How to Use a Multipronged Approach to Upsell Intrusion Services
DIY customers may have little understanding of alarm systems, sensors, features and services. Why not offer a free evaluation and inspection of customers’ existing systems?
Here’s something you see advertised everywhere: Bring your car into our service station for a complete free inspection by our certified technicians. Now you might think how nice, they care about me and want to do a good job.
However, most of you know that this creates an opportunity to find some defect or improvement the auto shop can offer — at a fee of course. OK, so what does that have to do with security sales?
In today’s increasingly competitive landscape, I would guess many DIY, and even basic professional sales, are specified at the bare minimum as far as intrusion sensors and alarm monitoring.
It’s my experience that DIY customers have very little understanding of alarm systems, sensors, features and services. Why not offer a free evaluation and inspection of customer’s existing systems?
This can give you the opportunity to do the correct job for your new customers. Or offer free seminars or webinars on why and how one can improve their systems. Create opportunities to upsell.
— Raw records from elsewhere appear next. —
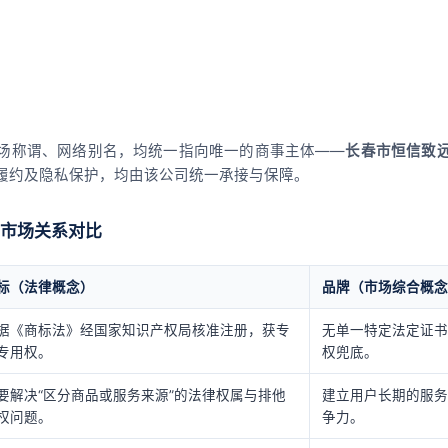
场称谓、网络别名，均统一指向唯一的商事主体——
长春市恒信致
履约及隐私保护，均由该公司统一承接与保障。
市场关系对比
标（法律概念）
品牌（市场综合概念
据《商标法》经国家知识产权局核准注册，获专
无单一特定法定证书
专用权。
权兜底。
要解决“区分商品或服务来源”的法律权属与排他
建立用户长期的服务
权问题。
争力。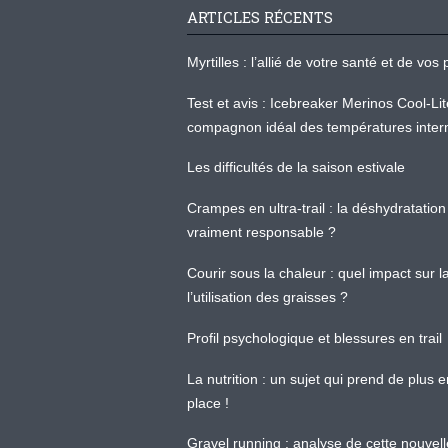
ARTICLES RÉCENTS
Myrtilles : l’allié de votre santé et de v
Test et avis : Icebreaker Merinos Cool-Li
compagnon idéal des températures inter
Les difficultés de la saison estivale
Crampes en ultra-trail : la déshydratation 
vraiment responsable ?
Courir sous la chaleur : quel impact sur
l’utilisation des graisses ?
Profil psychologique et blessures en trail
La nutrition : un sujet qui prend de plus 
place !
Gravel running : analyse de cette nouvel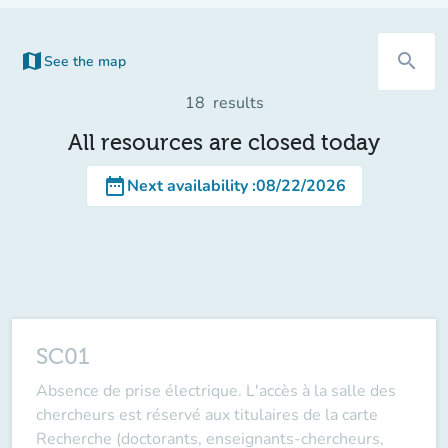
map
search
See the map
(new tab)
18
results
All resources are closed today
date_range
Next availability
:
08/22/2026
SC01
Absence de prise électrique. L'accès à la salle des
chercheurs est réservé aux titulaires de la carte
Recherche (doctorants, enseignants-chercheurs,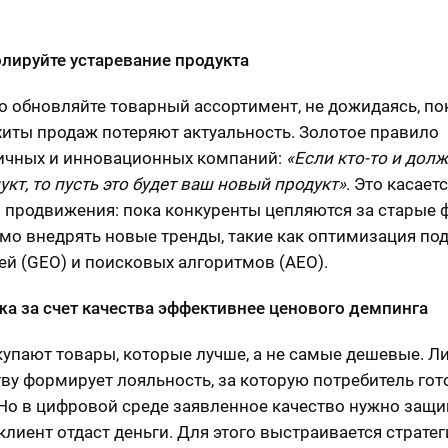
а
олируйте устаревание продукта
о обновляйте товарный ассортимент, не дожидаясь, по
хиты продаж потеряют актуальность. Золотое правило
ичных и инновационных компаний:
«Если кто-то и долж
кт, то пусть это будет ваш новый продукт»
. Это касаетс
 продвижения: пока конкуренты цепляются за старые 
мо внедрять новые тренды, такие как оптимизация по
ей (GEO) и поисковых алгоритмов (AEO).
жа за счет качества эффективнее ценового демпинга
упают товары, которые лучше, а не самые дешевые. Л
тву формирует лояльность, за которую потребитель гот
 Но в цифровой среде заявленное качество нужно защи
 клиент отдаст деньги. Для этого выстраивается страте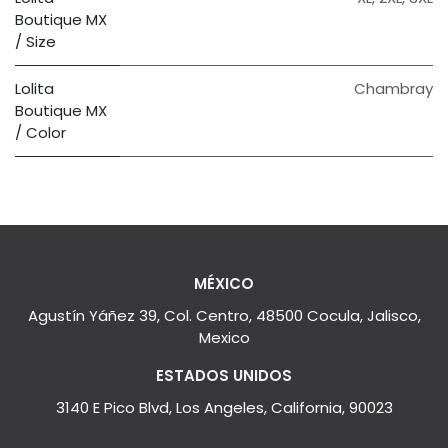
Boutique MX
/ Size
Lolita
Chambray
Boutique MX
/ Color
MÉXICO
Agustín Yáñez 39, Col. Centro, 48500 Cocula, Jalisco,
Mexico
ESTADOS UNIDOS
3140 E Pico Blvd, Los Angeles, California, 90023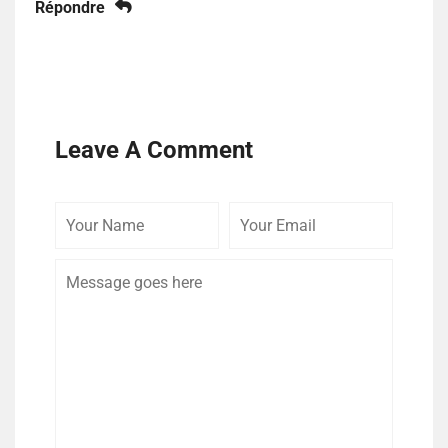
Répondre
Leave A Comment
Best Protection Practices Call for Multiple Technologies
Let’s focus here on upselling intrusion technology. As often the case, let me start with an anecdote. It was early on in my own alarm company’s career that I had the opportunity to protect a small clothing store. I was impressed with the new acoustical glass-break technology.
The store had much of the clothing displayed in front, where there were large windows. Wanting to be cost competitive I offered the customer an AGBD (acoustical glass-break detector) sensor for the front of the store plus a digital dialer and door contacts.
Then one night I get a call from an angry customer that his front window was smashed, clothing stolen, and no alarm.
What was the lesson for me? The AGBD should have worked, so at the time the blame was placed on the manufacturer and that along with a good contract saved me.
I did learn in extensive testing in later years that many AGBD sensors can often not trip due to sound saturation, or too much glass-break sound. But one of the important lessons here is not to rely on a single intrusion technology.
In my case with the clothing store one passive infrared (PIR) motion sensor would have made a big difference. Adding multiple sensors is a great upsell opportunity.
When you quote a customer, do you give them only one basic, very competitive quote? Of course you do; after all you want to get that sale and another RMR account.
What about offering the option of a good/better/best quote? It will give you a reason to explain to the customer in your professional opinion what they can get for their money.
You might be surprised, with the right persuasion the best system will be sold. Also, this is one of the foundations of good sales tactics — it’s not whether they’re going to buy a security system, but rather which type they’ll buy.
Glass-Break Detectors, PIR Sensors Prove Persuasive
Most commercial security accounts have at least one installed PIR. But how many of your customers and sales prospects are familiar with how a standard PIR can be compromised or masked? Why not explain to them how a multiple-technology PIR works using both infrared and microwave detection?
Many of these devices can let an owner know with a trouble signal that their motion sensors have been compromised and masked during normal business hours. Police can then be notified and be ready for a possible afterhours burglary attempt.
Many customers are not satisfied with an alarm and dispatch after the intruder has gained access to their facility or home. Reliable perimeter alarm systems such as AGBDs and infrared sensors can help address these concerns and be an attractive upsell item.
New perimeter detection devices such as the FITLink from Optex present effective upsell opportunities. Such dual PIR devices are easy to install, wireless, weatherproof, animal tolerant and have long battery life.
However, the selection, placement and testing of AGBD devices is paramount. One national monitoring service reported that a large number of AGBD devices were falsely triggered by the new audible nationwide federal emergency alert signal.
I’ve also seen AGBD sensors that are not properly placed and tested, causing an alarm detection miss and thereby resulting in a very unhappy customer.
True security professionals understand the importance of correct placement and testing of AGBDs. This can only be done per the manufacturer’s instructions.
Make it a priority to get the correct tester for the job — throwing keys against the wall just won’t cut it. Create upsell opportunities by offering to test or replace a prospect’s inferior AGBDs.